María sonreía y miraba de reojo la puerta del bajo derecha donde también vivía una familia de “coreanos” (María pensaba la palabra “coreanos” pero no la podía decir delante de su madre. “María, por favor, no quiero que hables con ese desprecio de la gente. Son andaluces, no coreanos. Y vienen de muy lejos. Solo llevan aquí un año. ¿Te imaginas que a ti ahora te llevan a un sitio que no es este, que no es tu casa? ¿Cómo te sentirías si alguien te llamara con desprecio coreana? ¿Me estás escuchando?”. “Que sí…”, solía responder María alargando la í). Total, que estos “coreaninos”, perdón, andaluces, del bajo derecha también cantaban pero menos. Porque el padre trabajaba de electromecánico en los talleres del pozu en el turno de noche y entonces había que respetarle el descanso. Nada de ruido por el día. Casi parecía que ni respiraban. Nada de ruido. No en aquella casa. Los Estevez, que así se apellidaban, se pasaban pues todo el rato en la calle. Jugando, corriendo, cantando, bailando. Eran tan alegres que a María le llegaban a resultar inquietantes. “Si es que están en la calle hasta cuando llueve…”, decía mirándoles por la ventana y su madre sin levantar la vista de la costura le decía: “Y ahí deberías ir tu, hija mía, que estás todo el día aquí encerrada”.
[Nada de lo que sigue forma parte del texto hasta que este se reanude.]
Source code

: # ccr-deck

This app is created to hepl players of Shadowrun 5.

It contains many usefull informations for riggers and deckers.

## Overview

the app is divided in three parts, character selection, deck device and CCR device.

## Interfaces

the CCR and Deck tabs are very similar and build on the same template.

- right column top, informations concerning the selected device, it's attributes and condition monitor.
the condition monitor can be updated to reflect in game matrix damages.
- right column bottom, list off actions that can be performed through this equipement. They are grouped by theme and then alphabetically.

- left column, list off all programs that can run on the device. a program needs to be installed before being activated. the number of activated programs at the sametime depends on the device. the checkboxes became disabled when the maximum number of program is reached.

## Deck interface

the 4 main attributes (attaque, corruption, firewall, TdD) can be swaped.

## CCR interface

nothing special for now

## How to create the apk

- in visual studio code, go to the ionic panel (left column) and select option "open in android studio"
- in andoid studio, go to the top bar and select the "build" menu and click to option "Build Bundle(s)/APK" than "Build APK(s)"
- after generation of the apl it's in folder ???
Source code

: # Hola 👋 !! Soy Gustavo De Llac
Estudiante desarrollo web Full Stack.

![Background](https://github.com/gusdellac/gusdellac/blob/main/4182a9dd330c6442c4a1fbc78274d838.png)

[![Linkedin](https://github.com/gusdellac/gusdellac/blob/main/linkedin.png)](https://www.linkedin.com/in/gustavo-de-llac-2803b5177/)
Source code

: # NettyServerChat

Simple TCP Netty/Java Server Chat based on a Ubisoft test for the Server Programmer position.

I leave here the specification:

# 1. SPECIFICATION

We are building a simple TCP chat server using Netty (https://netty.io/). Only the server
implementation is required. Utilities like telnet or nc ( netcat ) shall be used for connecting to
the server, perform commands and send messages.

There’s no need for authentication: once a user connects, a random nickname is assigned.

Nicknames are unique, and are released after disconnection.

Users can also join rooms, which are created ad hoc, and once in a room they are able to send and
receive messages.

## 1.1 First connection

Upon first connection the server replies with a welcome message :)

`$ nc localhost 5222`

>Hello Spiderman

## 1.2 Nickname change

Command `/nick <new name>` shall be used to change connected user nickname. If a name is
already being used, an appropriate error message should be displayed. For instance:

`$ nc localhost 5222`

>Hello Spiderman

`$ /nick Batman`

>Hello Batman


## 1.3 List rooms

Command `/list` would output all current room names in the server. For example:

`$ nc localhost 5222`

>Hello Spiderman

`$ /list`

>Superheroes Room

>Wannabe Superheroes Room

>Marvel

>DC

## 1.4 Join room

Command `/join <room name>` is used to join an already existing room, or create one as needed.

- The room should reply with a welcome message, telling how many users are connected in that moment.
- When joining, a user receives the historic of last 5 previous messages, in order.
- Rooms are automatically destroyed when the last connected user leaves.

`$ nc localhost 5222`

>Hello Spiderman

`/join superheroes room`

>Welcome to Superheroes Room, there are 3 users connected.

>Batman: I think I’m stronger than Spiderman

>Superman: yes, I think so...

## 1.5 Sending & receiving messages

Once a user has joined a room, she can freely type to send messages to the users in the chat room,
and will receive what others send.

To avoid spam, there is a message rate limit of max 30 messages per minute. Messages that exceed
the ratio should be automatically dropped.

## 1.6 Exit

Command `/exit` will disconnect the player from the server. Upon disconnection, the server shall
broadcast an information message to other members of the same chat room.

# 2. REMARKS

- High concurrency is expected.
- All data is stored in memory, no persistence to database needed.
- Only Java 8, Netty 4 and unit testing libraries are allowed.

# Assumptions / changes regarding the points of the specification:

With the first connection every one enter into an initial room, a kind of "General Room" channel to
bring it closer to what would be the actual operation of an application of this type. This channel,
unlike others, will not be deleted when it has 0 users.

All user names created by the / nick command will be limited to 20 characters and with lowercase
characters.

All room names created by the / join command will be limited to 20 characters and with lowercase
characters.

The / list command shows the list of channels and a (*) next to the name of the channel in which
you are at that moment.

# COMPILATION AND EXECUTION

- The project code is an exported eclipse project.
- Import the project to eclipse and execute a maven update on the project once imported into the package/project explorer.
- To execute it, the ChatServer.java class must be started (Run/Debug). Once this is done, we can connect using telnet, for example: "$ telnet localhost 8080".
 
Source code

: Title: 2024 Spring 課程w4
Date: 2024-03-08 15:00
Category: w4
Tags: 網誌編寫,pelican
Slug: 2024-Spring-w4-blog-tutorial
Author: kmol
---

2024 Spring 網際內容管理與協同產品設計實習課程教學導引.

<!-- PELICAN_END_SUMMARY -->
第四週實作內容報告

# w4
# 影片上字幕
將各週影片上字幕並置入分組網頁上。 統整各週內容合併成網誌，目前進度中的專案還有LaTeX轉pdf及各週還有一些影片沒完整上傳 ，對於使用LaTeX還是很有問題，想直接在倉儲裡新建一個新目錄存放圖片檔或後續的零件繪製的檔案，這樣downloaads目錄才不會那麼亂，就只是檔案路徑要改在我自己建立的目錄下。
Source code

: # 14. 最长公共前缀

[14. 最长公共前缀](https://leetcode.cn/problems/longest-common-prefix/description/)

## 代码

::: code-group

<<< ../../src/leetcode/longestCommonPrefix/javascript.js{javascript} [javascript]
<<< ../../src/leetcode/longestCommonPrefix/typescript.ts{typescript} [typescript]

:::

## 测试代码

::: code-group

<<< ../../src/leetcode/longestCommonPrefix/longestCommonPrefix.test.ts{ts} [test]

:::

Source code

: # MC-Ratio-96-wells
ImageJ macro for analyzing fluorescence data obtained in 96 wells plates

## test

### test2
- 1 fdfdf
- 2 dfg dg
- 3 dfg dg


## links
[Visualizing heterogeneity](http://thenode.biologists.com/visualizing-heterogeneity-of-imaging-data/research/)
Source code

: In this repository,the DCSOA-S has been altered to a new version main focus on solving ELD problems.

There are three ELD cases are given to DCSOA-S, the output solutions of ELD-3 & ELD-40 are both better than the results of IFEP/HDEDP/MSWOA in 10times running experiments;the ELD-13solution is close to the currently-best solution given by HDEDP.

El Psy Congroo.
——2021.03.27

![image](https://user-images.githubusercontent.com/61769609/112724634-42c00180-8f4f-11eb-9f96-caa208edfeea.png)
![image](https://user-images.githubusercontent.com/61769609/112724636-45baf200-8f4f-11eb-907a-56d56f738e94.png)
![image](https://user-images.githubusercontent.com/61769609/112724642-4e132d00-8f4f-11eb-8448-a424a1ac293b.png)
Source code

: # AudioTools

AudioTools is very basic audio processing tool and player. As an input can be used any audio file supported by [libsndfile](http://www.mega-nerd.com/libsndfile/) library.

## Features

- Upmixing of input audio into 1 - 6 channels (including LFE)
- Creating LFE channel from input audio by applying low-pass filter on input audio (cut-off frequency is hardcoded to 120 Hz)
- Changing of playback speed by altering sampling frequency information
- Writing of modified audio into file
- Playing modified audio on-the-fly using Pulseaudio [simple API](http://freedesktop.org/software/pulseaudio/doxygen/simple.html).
María seguía su ascenso hacia el último piso, donde vivían ella y su madre Elvira, y donde también vivía Carlos Abella, un gallego cocinitas con la capacidad de llenar todo el portal de un tremebundo olor a berzas: “No, miña reina. Berzas no son, que son grelos. Me ha costado un día de trabajo conseguir que el capataz me los diera. Es que es de Lugo, ¿sabes?. El capataz digo. De mi mismo pueblo aunque haga como que no me conoce delante de los demás. Pero vaya que si me conoce, me conoce tanto que…”, “¡Carlos, por favor!”, le gritaba la madre de María cuando veía que el gallego se aceleraba a contar demasiado. “Bueno, lo que sea, eso…” -concluía él- “¿Queréis unos grelos, o non?”. Elvira los aceptaba. María ponía cara de asco. No lo confesaría nunca, como lo de los coreanos, pero aquella comida le parecía un horror, ácido puro. Arggg. Prefería, sin lugar a dudas, el olor del portal a manteca azucarada cuando la que cocinaba era Manuela. Las perrunillas extremeñas que elaboraba una tarde de cada dos en el frío invierno eran conocidas en toda la barriada, que de repente y sin saber por qué, una de esas mañanas frías tuvo un nombre: La Barriada de Corea.

-Nos llaman Corea, mamá. Pero nosotros no somos coreanos. ¿Cómo nos pueden llamar Corea?

Elvira no respondía.

-¿Y si nosotros no somos coreanos, mamá? ¿Qué somos?

Y ahí fue cuando María escuchó decir por primera vez la palabra con la que después se definió el resto de su vida: “Amestaos”.